== Passage ==
══════════════════════════════
Biggs v. Clapp

Decision Date30 September 1874
Citation1874 WL 9136,74 Ill. 335
PartiesSAMUEL BIGGS et al.v.WILLIAM A. CLAPP et al.
CourtIllinois Supreme Court

OPINION TEXT STARTS HERE

APPEAL from the Superior Court of Cook county; the Hon. JOHN A. JAMESON, Judge, presiding.

Messrs. FULLER & SMITH, for the appellants.

Mr. STEPHEN F. BROWN, for the appellees.

Mr. JUSTICE CRAIG delivered the opinion of the Court:

This was a petition filed by appellants, in the Superior Court of Cook county, as sub-contractors, against appellees to enforce a mechanic's lien under the act of 1869.

A trial was had before a jury, which resulted in a verdict against appellants. The court overruled a motion for a new trial, and rendered judgment upon the verdict.

To reverse this judgment appellants have prosecuted this appeal, relying mainly upon the ground that the court erred in giving appellees' third instruction, and refusing the first, second and fourth asked by them.
══════════════════════════════
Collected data
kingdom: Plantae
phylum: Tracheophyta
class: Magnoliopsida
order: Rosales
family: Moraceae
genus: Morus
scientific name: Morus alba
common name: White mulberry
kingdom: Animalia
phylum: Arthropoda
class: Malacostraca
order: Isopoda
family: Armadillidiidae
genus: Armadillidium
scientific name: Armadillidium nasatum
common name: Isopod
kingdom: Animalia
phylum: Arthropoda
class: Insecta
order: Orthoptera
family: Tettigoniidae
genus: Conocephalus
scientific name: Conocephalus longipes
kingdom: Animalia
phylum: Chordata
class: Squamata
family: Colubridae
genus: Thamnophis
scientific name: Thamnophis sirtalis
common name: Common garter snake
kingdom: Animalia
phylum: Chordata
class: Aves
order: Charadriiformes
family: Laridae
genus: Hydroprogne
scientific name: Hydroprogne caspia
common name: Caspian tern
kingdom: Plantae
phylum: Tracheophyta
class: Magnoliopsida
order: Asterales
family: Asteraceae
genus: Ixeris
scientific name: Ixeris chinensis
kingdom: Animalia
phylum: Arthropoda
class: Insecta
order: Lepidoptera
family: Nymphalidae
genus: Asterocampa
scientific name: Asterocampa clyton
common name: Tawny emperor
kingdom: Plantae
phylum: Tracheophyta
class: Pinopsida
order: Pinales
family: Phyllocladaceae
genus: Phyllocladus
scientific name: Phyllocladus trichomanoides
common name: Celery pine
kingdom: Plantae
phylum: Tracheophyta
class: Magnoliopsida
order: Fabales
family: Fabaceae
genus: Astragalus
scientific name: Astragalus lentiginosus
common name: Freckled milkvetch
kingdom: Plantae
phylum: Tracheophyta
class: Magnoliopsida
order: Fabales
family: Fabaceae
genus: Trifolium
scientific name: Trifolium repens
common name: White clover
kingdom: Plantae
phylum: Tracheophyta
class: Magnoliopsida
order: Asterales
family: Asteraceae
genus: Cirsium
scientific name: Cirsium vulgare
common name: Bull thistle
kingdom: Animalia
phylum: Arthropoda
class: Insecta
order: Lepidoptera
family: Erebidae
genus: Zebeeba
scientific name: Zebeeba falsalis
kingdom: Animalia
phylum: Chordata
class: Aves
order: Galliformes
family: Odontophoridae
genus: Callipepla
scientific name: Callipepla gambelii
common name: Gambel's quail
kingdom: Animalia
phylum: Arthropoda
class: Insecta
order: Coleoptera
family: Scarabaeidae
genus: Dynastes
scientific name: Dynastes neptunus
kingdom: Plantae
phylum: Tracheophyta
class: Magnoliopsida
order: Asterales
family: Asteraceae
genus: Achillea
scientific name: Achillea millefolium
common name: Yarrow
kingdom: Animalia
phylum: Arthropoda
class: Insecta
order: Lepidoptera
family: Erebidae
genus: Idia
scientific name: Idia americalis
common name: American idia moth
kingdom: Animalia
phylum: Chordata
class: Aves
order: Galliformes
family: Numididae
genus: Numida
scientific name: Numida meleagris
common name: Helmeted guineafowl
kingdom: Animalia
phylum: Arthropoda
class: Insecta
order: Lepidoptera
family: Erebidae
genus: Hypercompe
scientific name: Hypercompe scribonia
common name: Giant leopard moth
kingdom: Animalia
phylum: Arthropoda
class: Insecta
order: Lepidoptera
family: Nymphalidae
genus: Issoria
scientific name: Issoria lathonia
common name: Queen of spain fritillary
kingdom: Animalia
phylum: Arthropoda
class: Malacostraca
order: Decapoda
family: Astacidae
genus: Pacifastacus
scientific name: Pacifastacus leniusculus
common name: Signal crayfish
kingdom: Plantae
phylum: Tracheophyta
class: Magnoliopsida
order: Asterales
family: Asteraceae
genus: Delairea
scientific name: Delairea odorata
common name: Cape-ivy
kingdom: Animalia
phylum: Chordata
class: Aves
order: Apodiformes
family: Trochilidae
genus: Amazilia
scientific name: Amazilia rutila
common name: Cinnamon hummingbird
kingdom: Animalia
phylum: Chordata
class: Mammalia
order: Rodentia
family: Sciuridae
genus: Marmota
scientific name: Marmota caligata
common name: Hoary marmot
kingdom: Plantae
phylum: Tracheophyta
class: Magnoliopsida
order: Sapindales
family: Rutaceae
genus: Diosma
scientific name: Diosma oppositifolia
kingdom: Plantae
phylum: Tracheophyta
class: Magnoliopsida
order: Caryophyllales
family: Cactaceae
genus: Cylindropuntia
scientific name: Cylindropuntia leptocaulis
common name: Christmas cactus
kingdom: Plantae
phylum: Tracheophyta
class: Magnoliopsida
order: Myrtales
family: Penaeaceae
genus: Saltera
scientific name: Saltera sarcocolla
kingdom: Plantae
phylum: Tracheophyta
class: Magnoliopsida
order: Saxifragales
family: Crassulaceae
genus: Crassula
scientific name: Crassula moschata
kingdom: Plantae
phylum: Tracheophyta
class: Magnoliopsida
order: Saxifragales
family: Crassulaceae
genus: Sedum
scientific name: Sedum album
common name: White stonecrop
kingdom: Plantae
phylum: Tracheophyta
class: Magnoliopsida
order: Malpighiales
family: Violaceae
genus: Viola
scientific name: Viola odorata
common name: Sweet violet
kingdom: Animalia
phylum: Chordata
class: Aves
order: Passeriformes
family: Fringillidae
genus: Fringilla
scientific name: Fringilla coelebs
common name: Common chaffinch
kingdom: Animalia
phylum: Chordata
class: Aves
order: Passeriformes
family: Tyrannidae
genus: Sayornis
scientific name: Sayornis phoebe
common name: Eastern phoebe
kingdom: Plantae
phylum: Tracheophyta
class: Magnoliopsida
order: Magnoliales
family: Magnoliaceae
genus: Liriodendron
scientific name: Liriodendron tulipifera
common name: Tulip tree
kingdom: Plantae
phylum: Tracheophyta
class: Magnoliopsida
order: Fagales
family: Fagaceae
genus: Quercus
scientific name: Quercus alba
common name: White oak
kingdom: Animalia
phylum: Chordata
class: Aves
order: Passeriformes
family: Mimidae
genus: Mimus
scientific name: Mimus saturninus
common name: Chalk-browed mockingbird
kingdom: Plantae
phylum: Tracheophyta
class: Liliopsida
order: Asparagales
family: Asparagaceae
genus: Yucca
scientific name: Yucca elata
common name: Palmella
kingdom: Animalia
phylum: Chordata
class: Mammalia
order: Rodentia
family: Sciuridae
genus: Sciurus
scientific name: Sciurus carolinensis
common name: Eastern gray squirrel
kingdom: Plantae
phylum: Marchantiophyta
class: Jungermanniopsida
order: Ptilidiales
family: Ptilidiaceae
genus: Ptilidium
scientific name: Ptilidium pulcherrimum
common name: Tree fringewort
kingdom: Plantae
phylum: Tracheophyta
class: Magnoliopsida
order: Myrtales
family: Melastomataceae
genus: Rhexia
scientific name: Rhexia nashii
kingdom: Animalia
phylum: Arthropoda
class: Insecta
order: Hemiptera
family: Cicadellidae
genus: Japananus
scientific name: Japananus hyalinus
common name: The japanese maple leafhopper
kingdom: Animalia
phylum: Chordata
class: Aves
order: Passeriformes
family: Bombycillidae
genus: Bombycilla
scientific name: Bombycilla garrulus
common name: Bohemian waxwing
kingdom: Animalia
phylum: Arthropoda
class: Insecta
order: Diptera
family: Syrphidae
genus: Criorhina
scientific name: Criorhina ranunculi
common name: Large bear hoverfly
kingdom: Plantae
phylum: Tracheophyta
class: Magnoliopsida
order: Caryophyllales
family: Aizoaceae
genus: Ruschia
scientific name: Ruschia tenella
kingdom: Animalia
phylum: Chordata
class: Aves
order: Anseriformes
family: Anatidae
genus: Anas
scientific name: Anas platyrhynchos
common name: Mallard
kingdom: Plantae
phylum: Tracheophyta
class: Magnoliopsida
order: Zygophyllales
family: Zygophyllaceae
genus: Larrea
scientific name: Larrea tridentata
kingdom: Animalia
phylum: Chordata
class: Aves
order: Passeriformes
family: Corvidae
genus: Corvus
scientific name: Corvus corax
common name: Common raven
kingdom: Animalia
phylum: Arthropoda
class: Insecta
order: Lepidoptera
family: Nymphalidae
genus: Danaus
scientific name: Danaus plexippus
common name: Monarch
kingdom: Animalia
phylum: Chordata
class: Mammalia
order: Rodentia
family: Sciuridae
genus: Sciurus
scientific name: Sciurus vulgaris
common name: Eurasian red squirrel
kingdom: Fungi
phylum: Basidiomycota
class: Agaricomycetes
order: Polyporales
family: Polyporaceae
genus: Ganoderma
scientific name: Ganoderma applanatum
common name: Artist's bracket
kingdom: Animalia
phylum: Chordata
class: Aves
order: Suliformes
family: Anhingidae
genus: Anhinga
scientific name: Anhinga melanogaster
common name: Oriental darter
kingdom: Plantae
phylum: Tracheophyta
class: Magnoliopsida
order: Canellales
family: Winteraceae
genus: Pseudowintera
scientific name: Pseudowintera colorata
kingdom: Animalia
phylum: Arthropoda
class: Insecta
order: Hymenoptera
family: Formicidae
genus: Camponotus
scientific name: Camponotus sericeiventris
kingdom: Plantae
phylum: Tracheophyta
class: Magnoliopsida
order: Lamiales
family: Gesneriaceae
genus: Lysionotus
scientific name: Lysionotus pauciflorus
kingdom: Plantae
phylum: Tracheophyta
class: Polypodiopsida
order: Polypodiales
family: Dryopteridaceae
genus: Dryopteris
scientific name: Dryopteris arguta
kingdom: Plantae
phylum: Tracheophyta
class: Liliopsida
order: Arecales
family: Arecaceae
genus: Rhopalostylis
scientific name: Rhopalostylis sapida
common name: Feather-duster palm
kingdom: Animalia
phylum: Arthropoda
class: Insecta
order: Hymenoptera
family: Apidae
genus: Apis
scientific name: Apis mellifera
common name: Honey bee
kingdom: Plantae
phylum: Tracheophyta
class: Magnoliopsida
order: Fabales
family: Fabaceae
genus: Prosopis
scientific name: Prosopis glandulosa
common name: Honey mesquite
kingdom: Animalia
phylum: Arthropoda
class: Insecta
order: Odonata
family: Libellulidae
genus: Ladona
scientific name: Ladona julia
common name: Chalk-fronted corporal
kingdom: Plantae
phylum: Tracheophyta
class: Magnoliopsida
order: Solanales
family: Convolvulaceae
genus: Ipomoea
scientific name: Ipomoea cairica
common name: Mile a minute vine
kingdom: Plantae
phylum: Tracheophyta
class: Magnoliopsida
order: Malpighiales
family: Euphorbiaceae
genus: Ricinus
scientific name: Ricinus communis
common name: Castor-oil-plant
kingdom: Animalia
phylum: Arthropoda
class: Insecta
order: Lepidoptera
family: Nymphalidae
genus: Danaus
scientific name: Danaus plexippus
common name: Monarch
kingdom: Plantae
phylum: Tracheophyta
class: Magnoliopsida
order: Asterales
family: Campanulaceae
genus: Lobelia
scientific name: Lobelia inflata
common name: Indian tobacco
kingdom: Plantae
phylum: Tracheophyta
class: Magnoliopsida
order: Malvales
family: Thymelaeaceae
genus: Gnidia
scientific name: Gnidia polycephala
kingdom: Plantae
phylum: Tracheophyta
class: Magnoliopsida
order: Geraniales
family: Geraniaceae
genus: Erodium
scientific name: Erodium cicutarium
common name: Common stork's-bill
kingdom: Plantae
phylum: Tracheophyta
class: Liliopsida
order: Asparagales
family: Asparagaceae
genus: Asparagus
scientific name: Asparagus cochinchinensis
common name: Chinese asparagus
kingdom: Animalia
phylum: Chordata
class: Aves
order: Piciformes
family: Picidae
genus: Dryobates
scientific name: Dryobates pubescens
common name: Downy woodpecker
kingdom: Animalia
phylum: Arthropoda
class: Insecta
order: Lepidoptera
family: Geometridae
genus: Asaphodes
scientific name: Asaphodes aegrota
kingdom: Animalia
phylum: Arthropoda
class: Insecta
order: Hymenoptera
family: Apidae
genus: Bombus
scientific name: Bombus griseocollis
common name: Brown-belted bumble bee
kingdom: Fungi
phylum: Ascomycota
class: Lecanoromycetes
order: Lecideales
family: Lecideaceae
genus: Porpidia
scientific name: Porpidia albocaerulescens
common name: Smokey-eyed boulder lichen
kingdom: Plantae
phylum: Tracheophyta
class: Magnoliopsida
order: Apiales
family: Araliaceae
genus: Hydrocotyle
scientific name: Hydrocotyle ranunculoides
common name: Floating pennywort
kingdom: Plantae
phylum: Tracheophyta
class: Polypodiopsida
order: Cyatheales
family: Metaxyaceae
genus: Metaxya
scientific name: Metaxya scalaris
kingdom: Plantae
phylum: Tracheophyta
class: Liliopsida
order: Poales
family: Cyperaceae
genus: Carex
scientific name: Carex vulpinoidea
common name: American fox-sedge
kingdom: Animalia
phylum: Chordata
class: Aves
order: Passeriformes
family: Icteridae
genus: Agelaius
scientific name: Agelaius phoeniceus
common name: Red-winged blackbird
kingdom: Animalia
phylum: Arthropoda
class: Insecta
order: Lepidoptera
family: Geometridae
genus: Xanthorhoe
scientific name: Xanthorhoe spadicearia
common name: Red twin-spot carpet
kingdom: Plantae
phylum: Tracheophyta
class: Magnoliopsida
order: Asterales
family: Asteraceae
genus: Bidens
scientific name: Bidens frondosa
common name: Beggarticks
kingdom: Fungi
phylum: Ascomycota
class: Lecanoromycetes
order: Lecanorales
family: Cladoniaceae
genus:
══════════════════════════════
== What to work on ==
a - According to the Biggs v. Clapp opinion, under which act did the appellants seek to enforce a mechanic's lien?
b - Quote the Biggs v. Clapp opinion, starting with "A trial was" and going on through "asked by them.".
The material has no connection to the Biggs v. Clapp opinion.

== The responses ==
a - The act of 1869.

b -
A trial was had before a jury, which resulted in a verdict against appellants. The court overruled a motion for a new trial, and rendered judgment upon the verdict.

To reverse this judgment appellants have prosecuted this appeal, relying mainly upon the ground that the court erred in giving appellees' third instruction, and refusing the first, second and fourth asked by them.